O diretor Ogden explica a necessidade de um centro tão protegido. ‘Aqui, nós mantemos informações de nossos clientes. Tiramos dados das redes deles e as trazemos para cá. O que não queremos é que alguém consiga ter acesso a essas informações’, explica.
‘Você pode, por exemplo, com certa tecnologia, parar um carro fora de um prédio e captar alguma informação via tecnologias sem fio, se não houver proteção adequada. Aqui embaixo nada funciona, seu celular não funciona, ninguém de fora, porque as portas são grossas e feitas de aço, consegue roubar informação, via tecnologia sem fio, de dentro deste prédio.’

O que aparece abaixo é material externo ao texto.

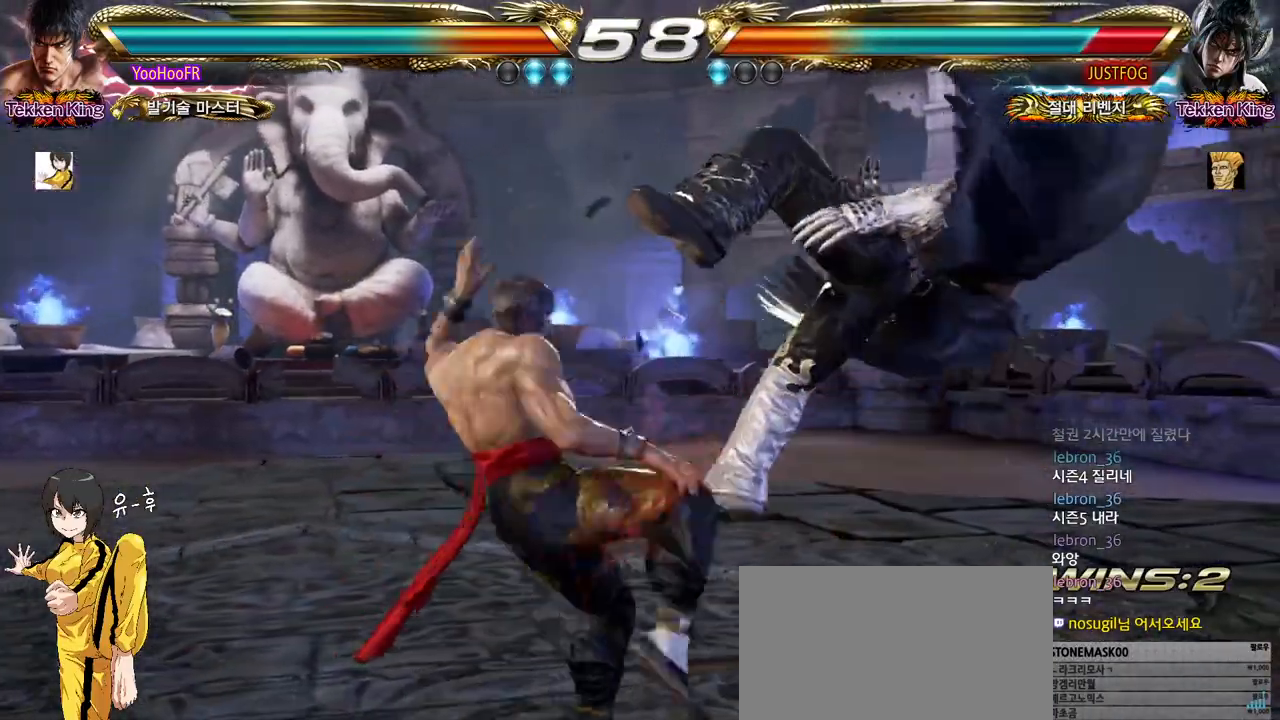
{"buttons": [], "left_stick": "center", "events": [[50, "left_stick", "center"], [317, "CROSS", "down"], [350, "CROSS", "up"], [383, "CROSS", "down"], [433, "CROSS", "up"]]}
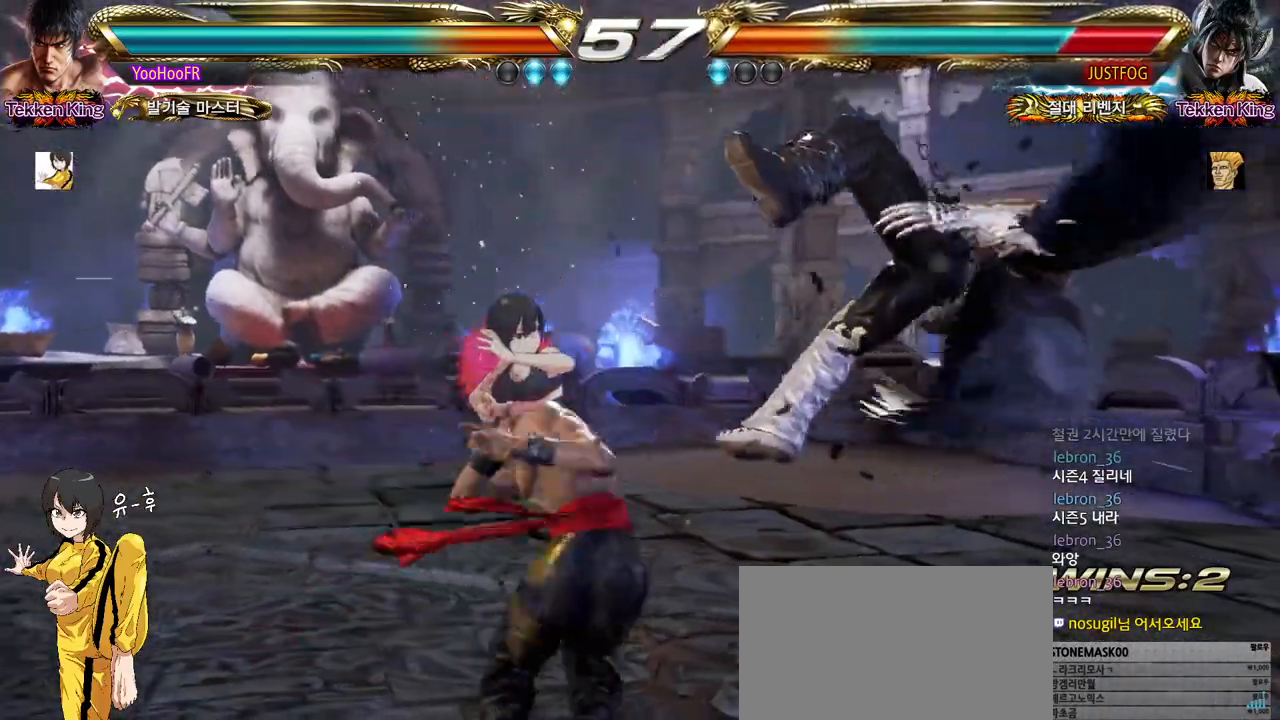
{"buttons": [], "left_stick": "right", "events": [[67, "CROSS", "down"], [117, "CROSS", "up"], [183, "CROSS", "down"], [300, "CROSS", "up"], [483, "left_stick", "right"]]}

Os moradores de Twyford, no entanto, nem parecem ter se dado conta de que o ‘bunker’ existe. Algo que, para a Symantec -que lida com informação confidencial de seus clientes e quer mesmo passar desapercebida-, é ótimo.
Segundo Ogden, apenas uma vez o centro recebeu uma carta de um senhor idoso, morador da região, que caminha pela estradinha todos os dias e vê o movimento de carros, perguntando o que faziam. ‘Serviço de monitoramento’ foi a resposta curta, que não recebeu tréplica.’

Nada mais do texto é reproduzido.